I will not do him a disservice by divulging any specific personal details, but Adrian Finighan informed me that he too had had experience of depression. We’d connected. A few months later he was showing me around the London newsroom of Al Jazeera, I met the team in the gallery, sat in while a bulletin went out live, met some of the journalists – everyone was so lovely. I felt calm, yet excited. I felt at home and welcomed into this dream environment. Afterwards we had a talk and I truly felt that he respected me, had faith in me – we’d bonded. He told me that I would succeed and had the potential to go far – I don’t think anyone has said that to me before, certainly not with as much conviction and definitely not by anyone so experienced and successful in the industry. My purpose had been restored. When I published the photo I captioned it thus: “This man may never fully know just how much I needed today and what it truly meant to me.” I stand by that.
There is still an awful lot of work to do in order to remove the stigma levelled at those of us who suffer from a mental illness, as well as increasing the understanding of such. Most hospitals across the United Kingdom are unable to provide mental health services around the clock with the chief executive of the mental charity Mind affirming just last year that there are “pressing and urgent needs, with very few people ever getting the right treatment at the right time.” A joint investigation between Mind and ITV News revealed that between 2010 and 2015 a staggering £85 million had been cut from mental health budgets for those under the age of 18. Much-needed money, money that has been promised is yet to trickle down to where it is needed. Deaths from suicide have increased 3.8% since 2014 in the UK, with female suicide rates at their highest in a decade. Suicides by men remain consistently higher than those by women – across the UK as a whole, three times higher. Sometimes “manning up” is not possible.

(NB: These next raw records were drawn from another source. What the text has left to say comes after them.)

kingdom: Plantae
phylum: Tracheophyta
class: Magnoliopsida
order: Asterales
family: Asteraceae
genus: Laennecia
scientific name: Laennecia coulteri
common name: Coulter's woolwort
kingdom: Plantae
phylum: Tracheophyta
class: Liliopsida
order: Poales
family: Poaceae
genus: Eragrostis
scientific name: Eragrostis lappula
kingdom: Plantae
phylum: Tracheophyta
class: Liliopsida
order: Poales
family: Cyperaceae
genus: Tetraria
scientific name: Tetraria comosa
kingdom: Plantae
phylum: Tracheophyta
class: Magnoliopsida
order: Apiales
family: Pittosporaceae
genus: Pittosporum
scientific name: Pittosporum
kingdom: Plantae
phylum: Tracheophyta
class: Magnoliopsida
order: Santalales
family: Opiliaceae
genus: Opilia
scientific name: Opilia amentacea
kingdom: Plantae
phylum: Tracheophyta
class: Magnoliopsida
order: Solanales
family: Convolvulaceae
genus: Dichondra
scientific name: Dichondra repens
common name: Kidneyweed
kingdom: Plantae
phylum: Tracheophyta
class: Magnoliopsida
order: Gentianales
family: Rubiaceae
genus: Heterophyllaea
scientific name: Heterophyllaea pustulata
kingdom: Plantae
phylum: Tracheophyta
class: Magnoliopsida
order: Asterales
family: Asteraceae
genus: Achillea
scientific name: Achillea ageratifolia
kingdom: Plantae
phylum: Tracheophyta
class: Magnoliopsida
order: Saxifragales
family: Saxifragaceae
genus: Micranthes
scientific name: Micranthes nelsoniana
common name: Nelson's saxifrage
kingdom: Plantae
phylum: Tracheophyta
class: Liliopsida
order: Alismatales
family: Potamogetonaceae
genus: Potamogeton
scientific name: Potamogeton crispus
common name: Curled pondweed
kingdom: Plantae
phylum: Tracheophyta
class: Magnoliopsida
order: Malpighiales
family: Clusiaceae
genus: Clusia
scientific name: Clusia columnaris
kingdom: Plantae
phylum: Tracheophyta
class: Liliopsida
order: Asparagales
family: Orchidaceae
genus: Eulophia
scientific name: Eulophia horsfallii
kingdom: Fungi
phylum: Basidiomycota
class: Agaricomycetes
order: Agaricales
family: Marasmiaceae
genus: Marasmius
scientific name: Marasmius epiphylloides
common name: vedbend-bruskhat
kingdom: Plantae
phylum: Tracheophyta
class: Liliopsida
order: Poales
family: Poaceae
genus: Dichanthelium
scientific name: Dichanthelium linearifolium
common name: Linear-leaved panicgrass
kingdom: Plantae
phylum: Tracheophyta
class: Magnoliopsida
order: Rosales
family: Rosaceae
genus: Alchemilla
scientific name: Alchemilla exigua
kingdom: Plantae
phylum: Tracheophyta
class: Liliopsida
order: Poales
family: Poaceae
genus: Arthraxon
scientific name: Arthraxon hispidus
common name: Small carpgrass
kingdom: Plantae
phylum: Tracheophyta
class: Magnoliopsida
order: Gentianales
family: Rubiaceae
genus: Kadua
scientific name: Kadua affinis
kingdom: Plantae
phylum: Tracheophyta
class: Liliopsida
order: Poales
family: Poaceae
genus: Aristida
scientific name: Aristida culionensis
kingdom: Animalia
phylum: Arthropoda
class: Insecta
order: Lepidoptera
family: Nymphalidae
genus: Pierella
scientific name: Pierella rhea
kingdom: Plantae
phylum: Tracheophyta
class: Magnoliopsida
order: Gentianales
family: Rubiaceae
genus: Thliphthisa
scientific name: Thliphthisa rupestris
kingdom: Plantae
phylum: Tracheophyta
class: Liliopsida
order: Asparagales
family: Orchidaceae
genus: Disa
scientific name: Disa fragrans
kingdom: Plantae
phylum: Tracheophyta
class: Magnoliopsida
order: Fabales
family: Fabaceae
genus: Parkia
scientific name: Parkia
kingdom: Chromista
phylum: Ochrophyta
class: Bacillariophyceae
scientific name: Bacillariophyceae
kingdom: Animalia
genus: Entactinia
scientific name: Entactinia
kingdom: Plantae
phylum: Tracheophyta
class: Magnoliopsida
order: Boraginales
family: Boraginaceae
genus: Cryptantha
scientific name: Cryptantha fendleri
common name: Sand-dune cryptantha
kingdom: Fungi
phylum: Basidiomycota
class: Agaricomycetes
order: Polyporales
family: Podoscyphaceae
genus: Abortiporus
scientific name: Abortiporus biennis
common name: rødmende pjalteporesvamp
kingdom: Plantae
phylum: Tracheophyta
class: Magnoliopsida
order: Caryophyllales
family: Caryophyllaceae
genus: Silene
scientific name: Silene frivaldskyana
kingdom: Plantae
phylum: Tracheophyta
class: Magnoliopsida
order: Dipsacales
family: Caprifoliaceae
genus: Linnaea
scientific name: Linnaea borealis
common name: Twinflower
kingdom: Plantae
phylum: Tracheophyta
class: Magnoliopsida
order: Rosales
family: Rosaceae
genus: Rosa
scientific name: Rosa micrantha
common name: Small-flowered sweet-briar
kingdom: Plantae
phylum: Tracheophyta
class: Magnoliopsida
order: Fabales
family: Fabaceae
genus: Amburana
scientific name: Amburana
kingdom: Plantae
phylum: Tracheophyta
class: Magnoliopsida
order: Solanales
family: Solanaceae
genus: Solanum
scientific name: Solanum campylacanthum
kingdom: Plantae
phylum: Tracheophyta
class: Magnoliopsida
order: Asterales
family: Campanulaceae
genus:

Lack of investment in mental health services is a major issue, with many professionals on the frontline using terms such as “crisis point.” Creating parity between mental health services and those who support physical problems will never be possible while attitudes regarding mental illness are still so misjudged. Even this week I came across this appalling suggestion on a list of fundraising ideas. Fundraising for mental health charities is vital, but this is certainly not an acceptable method. Great care and sensitivity need to be taken when publicising anything related to mental illness. We can all be triggered in different ways by varying things and we certainly need to reach a position where society realises that “depression” does not equal “sadness.” The use of the word “mood” suggests that we have control over it, that we can quickly shift from being happy to sad, and vice versa. This belittles the condition with which so many of us live, and battle, every day. I’m unable to reveal its source, but let it be known that my upset, anger and disbelief were verbalised strongly.
So, I urge you – if you know someone who is, or you suspect is, suffering from poor mental health don’t judge or belittle their condition. Tactfully offer help and advice – let them know you’re there (and if you yourself don’t feel equipped enough to help, point them in the right direction). And if you’re reading this and YOU are struggling, NEVER be shamed into silence. It can, and will, get better.